Document layout detection data:
--- START ---

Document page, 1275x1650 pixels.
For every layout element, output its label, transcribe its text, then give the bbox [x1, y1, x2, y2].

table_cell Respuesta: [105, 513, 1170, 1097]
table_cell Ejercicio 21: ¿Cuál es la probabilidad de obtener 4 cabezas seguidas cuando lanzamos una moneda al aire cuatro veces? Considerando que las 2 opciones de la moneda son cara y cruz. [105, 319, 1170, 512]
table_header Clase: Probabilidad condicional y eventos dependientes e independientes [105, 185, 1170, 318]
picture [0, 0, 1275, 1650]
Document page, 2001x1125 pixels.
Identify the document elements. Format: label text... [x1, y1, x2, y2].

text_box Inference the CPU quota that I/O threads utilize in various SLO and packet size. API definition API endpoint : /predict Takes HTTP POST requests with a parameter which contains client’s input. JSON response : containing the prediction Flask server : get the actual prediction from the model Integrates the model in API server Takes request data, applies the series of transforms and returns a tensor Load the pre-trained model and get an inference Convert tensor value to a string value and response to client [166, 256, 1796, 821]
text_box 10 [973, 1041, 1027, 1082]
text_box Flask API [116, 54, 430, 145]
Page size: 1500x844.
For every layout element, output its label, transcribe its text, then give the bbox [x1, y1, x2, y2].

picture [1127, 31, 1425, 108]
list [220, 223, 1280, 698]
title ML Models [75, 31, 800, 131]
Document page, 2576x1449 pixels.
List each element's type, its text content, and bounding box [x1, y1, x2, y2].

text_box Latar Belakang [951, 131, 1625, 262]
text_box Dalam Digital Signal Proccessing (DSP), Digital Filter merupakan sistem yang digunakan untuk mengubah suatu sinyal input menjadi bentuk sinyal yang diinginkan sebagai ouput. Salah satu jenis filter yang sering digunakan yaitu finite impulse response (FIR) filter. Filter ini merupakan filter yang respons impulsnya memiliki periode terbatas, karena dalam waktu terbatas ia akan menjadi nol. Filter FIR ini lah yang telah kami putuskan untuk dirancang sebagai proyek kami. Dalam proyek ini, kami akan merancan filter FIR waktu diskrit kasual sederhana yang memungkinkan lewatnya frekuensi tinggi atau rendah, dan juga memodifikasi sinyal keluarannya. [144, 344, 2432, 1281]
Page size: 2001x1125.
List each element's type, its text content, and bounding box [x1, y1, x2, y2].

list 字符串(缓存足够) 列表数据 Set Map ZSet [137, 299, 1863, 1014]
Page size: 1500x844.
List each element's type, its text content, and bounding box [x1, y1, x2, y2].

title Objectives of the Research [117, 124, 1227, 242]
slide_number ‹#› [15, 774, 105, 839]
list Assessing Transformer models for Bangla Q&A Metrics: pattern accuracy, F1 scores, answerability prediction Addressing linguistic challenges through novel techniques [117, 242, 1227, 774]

--- END ---

Line by line, copy the data above.

Document page, 1275x1650 pixels.
For every layout element, output its label, transcribe its text, then give the bbox [x1, y1, x2, y2].

table_cell Respuesta: [105, 513, 1170, 1097]
table_cell Ejercicio 21: ¿Cuál es la probabilidad de obtener 4 cabezas seguidas cuando lanzamos una moneda al aire cuatro veces? Considerando que las 2 opciones de la moneda son cara y cruz. [105, 319, 1170, 512]
table_header Clase: Probabilidad condicional y eventos dependientes e independientes [105, 185, 1170, 318]
picture [0, 0, 1275, 1650]
Document page, 2001x1125 pixels.
Identify the document elements. Format: label text... [x1, y1, x2, y2].

text_box Inference the CPU quota that I/O threads utilize in various SLO and packet size. API definition API endpoint : /predict Takes HTTP POST requests with a parameter which contains client’s input. JSON response : containing the prediction Flask server : get the actual prediction from the model Integrates the model in API server Takes request data, applies the series of transforms and returns a tensor Load the pre-trained model and get an inference Convert tensor value to a string value and response to client [166, 256, 1796, 821]
text_box 10 [973, 1041, 1027, 1082]
text_box Flask API [116, 54, 430, 145]
Page size: 1500x844.
For every layout element, output its label, transcribe its text, then give the bbox [x1, y1, x2, y2].

picture [1127, 31, 1425, 108]
list [220, 223, 1280, 698]
title ML Models [75, 31, 800, 131]
Document page, 2576x1449 pixels.
List each element's type, its text content, and bounding box [x1, y1, x2, y2].

text_box Latar Belakang [951, 131, 1625, 262]
text_box Dalam Digital Signal Proccessing (DSP), Digital Filter merupakan sistem yang digunakan untuk mengubah suatu sinyal input menjadi bentuk sinyal yang diinginkan sebagai ouput. Salah satu jenis filter yang sering digunakan yaitu finite impulse response (FIR) filter. Filter ini merupakan filter yang respons impulsnya memiliki periode terbatas, karena dalam waktu terbatas ia akan menjadi nol. Filter FIR ini lah yang telah kami putuskan untuk dirancang sebagai proyek kami. Dalam proyek ini, kami akan merancan filter FIR waktu diskrit kasual sederhana yang memungkinkan lewatnya frekuensi tinggi atau rendah, dan juga memodifikasi sinyal keluarannya. [144, 344, 2432, 1281]
Page size: 2001x1125.
List each element's type, its text content, and bounding box [x1, y1, x2, y2].

list 字符串(缓存足够) 列表数据 Set Map ZSet [137, 299, 1863, 1014]
Page size: 1500x844.
List each element's type, its text content, and bounding box [x1, y1, x2, y2].

title Objectives of the Research [117, 124, 1227, 242]
slide_number ‹#› [15, 774, 105, 839]
list Assessing Transformer models for Bangla Q&A Metrics: pattern accuracy, F1 scores, answerability prediction Addressing linguistic challenges through novel techniques [117, 242, 1227, 774]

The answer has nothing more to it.